L’an passé, on a abondamment parlé du magnifique conte de fées d’Andrew Hammond qui a atteint la LNH à 26 ans. Cette année, c’est Mike Condon qui a fait les manchettes en obtenant un poste avec le Canadien à 25 ans. L’histoire que je vais vous raconter est encore plus extraordinaire!
Il y a huit ans, à la même date, un jeune gardien de but de Boisbriand se cherchait désespérément un club de hockey. Retranché tardivement par les Vikings de St-Eustache, les dirigeants de la formation de la Ligue midget AAA l’avaient envoyé rejoindre un club midget B. Oui, vous avez bien lu, midget B. Humilié, Jean-François Bérubé avait alors préféré demeurer à la maison pendant trois longs mois, jusqu’à ce qu’il déniche une équipe où il pourrait continuer de se développer en évoluant dans un calibre de jeu compétitif. Après avoir travaillé fort avec l’entraîneur Jocelyn Deschenes et obtenu une dérogation puisqu’il n’avait que 16 ans, il a été accepté au sein de l’équipe junior AA de Lachute.
Huit ans plus tard, Jean-François Bérubé sera au Centre Bell, jeudi soir, dans l’uniforme des Islanders de New York.

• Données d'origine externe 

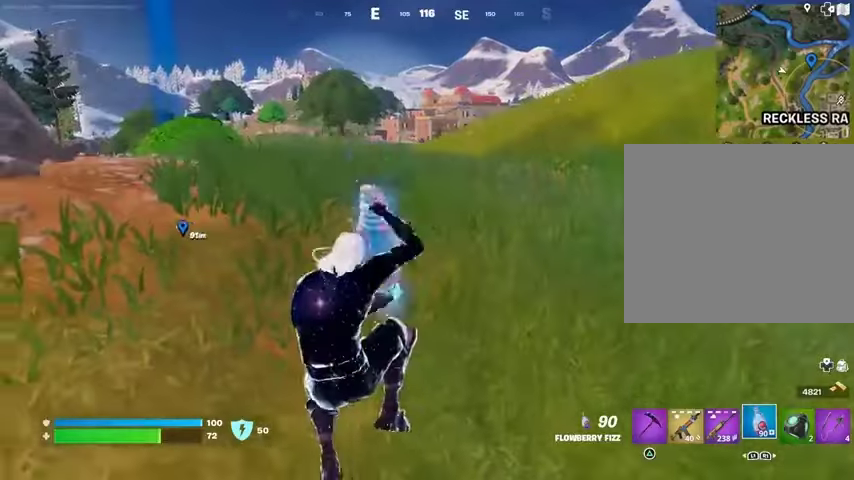
{"buttons": ["R2"], "left_stick": "left", "right_stick": "center", "events": [[267, "left_stick", "left"]]}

Vous vous rappelez peut-être de la suite de l’histoire. L’automne suivant, Bérubé payait cinquante dollars pour participer au camp ouvert du Junior de Montréal, de la LHJMQ. Impressionné par les prouesses de ce jeune inconnu, l’entraîneur des gardiens Éric Raymond décidait de lui confier le rôle d’adjoint à Jake Allen. Quelques mois plus tard, les Kings de Los Angeles réclamaient Bérubé au début de la quatrième ronde.
À l’issue de son stage junior, fort d’une fiche étincelante de 32-7-8, le gardien québécois se présente au camp des Kings en confiance, mais on lui indique le chemin de la East Coast Hockey League.
« C’est la mentalité à Los Angeles et on m’a expliqué que c’est ce qu’avait aussi fait Jonathan Quick. Ils croient à ce cheminement et je ne me suis jamais senti abandonné pendant mes deux saisons à Ontario, dans la ECHL, raconte Bérubé. On jouait à 50 minutes de L. A. et il y avait toujours un dépisteur ou un entraîneur à nos matchs. On me donnait un rapport après chacune de mes sorties. Je savais qu’on m’avait à l’œil et mon objectif demeurait de m’améliorer pour graduer dans la Ligue américaine », poursuit-il.
En septembre 2013, après deux saisons complètes dans la ECHL, l’espoir des Kings se rapproche de son but suprême et se retrouve avec les Monarchs de Manchester. La première année dans la AHL se déroule relativement bien, puis l’an passé il a compilé des statistiques très impressionnantes avec une fiche de 37-9-4 et une moyenne de buts alloués de 2,18. Après quatre ans dans les mineures, il savait plus que jamais qu’il possédait tout ce qu’il fallait pour atteindre la LNH. Quand les Kings ont conclu une entente avec Jhonas Enroth, le 1er juillet dernier, il s’est douté que ça ne se produirait toutefois pas avec l’organisation qui l’avait repêché six ans plus tôt.
Soumis au ballottage, il a été réclamé par les Islanders avec qui il se retrouve depuis le premier jour du camp d’entraînement, et le 10 octobre dernier, à 24 ans, il a pris part à son premier match dans la LNH en affrontant les Blackhawks, à Chicago.
« J’étais pas mal nerveux, car je savais que c’était un gros défi que d’affronter les champions de la coupe Stanley, se souvient Bérubé. Je me demandais si j’allais être intimidé, mais finalement, j’étais confiant devant le filet, car une fois la partie commencée, la nervosité s’est rapidement dissipée. Les efforts des dernières années ont payé. »
Bérubé n’a pu imiter Andrew Hammond et Mike Condon et il a été contraint de s’avouer vaincu lors de son premier départ en carrière dans le circuit Bettman. Dans la défaite, il s’est quand même bien débrouillé même s’il a cédé sur quatre tirs. Il a effectué trente arrêts, dont un sur une échappée d'Artemi Panarin.
Depuis, Jean-François Bérubé attend sa deuxième chance. À Long Island, on a décidé d’instaurer un ménage à trois cette saison et il partage la besogne avec les vétérans Jaroslav Halak et Thomas Greiss. Jack Capuano ne lui a rien promis pour jeudi soir. Peu importe, ça ne l’empêchera pas de sourire à pleines dents quand il regardera en direction de sa famille dans les gradins.